De Orsini broers 03(26)
‘Falco…’
‘Vijf minuten,’ klonk het bars. ‘Dan vertrekken we.’
Deze man was onmogelijk. Het ene moment kon hij zo gevoelig overkomen, en het andere was hij ineens zo kil. Ze wist dat ze zijn trots had gekrenkt. Nu ze enkele minuten had om na te denken, dacht ze te begrijpen wat er was gebeurd. Ze was bang geweest, en haar reactie was even primitief geweest als deze man zelf.
Hoewel, Falco was eigenlijk niet primitief, al was hij wel net zo gespierd, snel en intelligent als een roofdier. Hij zou echter geen misbruik maken van de emoties van een vrouw. Dat had hij niet nodig.
Even later stond ze onder de lauwe douche, en ze dacht na. Welke speling van het lot had hem in haar leven gebracht? De echte vraag was hoe ze hem er weer uit kreeg. Die arrogante man durfde gewoon te beweren dat hij de verantwoording voor haar veiligheid had. Mooi niet! Dat had zij, en zij alleen. Aan de andere kant… Wat als hij er de vorige avond niet was geweest om haar angsten weg te nemen?

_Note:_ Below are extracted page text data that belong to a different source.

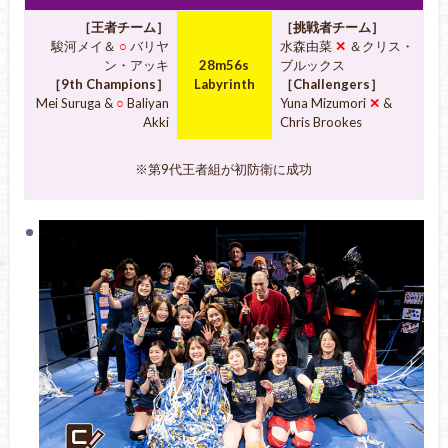
［王者チーム］
［挑戦者チーム］
駿河メイ＆
○
バリヤ
水森由菜
✕
＆クリス・
ン・アッキ
28m56s
ブルックス
［9th Champions］
Labyrinth
［Challengers］
Mei Suruga &
○
Baliyan
Yuna Mizumori
✕
&
Akki
Chris Brookes
※第9代王者組が初防衛に成功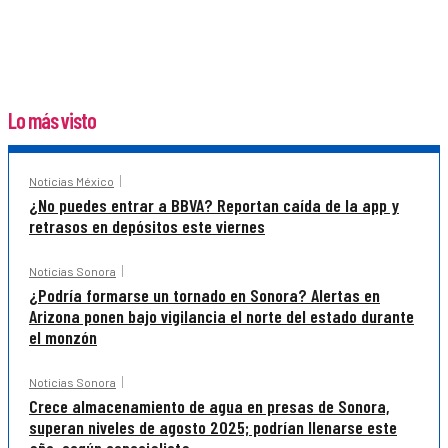
Lo más visto
Noticias México
¿No puedes entrar a BBVA? Reportan caída de la app y
retrasos en depósitos este viernes
Noticias Sonora
¿Podría formarse un tornado en Sonora? Alertas en
Arizona ponen bajo vigilancia el norte del estado durante
el monzón
Noticias Sonora
Crece almacenamiento de agua en presas de Sonora,
superan niveles de agosto 2025; podrían llenarse este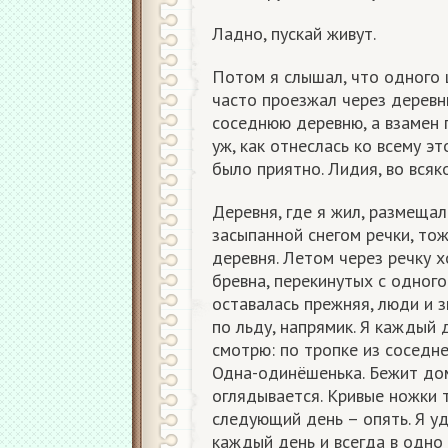
Ладно, пускай живут.
Потом я слышал, что одного 
часто проезжал через деревн
соседнюю деревню, а взамен 
уж, как отнеслась ко всему эт
было приятно. Лидия, во всяк
Деревня, где я жил, размещал
засыпанной снегом речки, тож
деревня. Летом через речку х
бревна, перекинутых с одного
оставалась прежняя, люди и 
по льду, напрямик. Я каждый
смотрю: по тропке из соседн
Одна-одинёшенька. Бежит дом
оглядывается. Кривые ножки т
следующий день – опять. Я уд
каждый день и всегда в одно 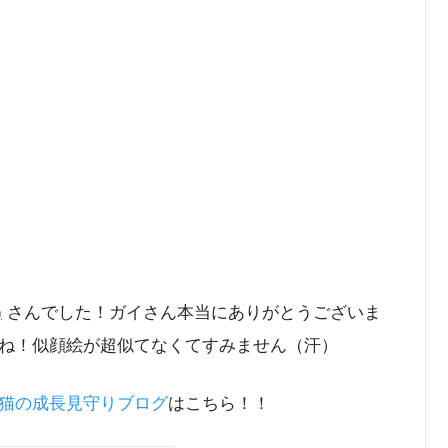
)
さんでした！ガイさん本当にありがとうございま
ね！似顔絵が超似てなくてすみません（汗）
猫の成長見守りブログ
はこちら！！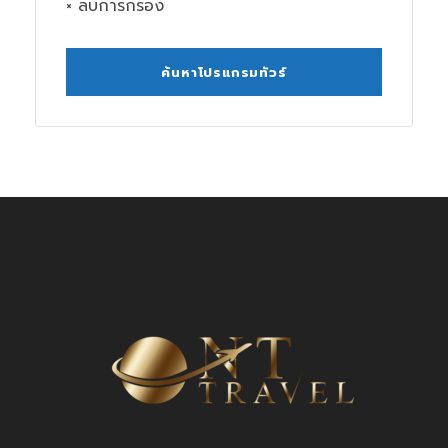
× ลบการกรอง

Haar ogen sluitend, liet ze het water over haar gezicht stromen. Die nepkat had haar meer angst aangejaagd dan de bewerkte Bon Soir-advertentie en het briefje. Het was haar knuffel geweest, of anders was het er een die er sprekend op leek, en hij was aan de muur van een huisje gespijkerd waarvan niemand het bestaan wist…
Vanaf het begin had ze geprobeerd te doen alsof ze niet wist waarom deze dingen gebeurden en wie haar dit aandeed, maar ze hield zichzelf voor de gek. Ze had zo haar vermoedens. Dat kon ze voor zichzelf niet langer ontkennen, maar verder mocht niemand het weten.
Er werd op de deur van de badkamer geklopt. ‘Eén minuut nog, Bissette. Het ontbijt slaan we wel over.’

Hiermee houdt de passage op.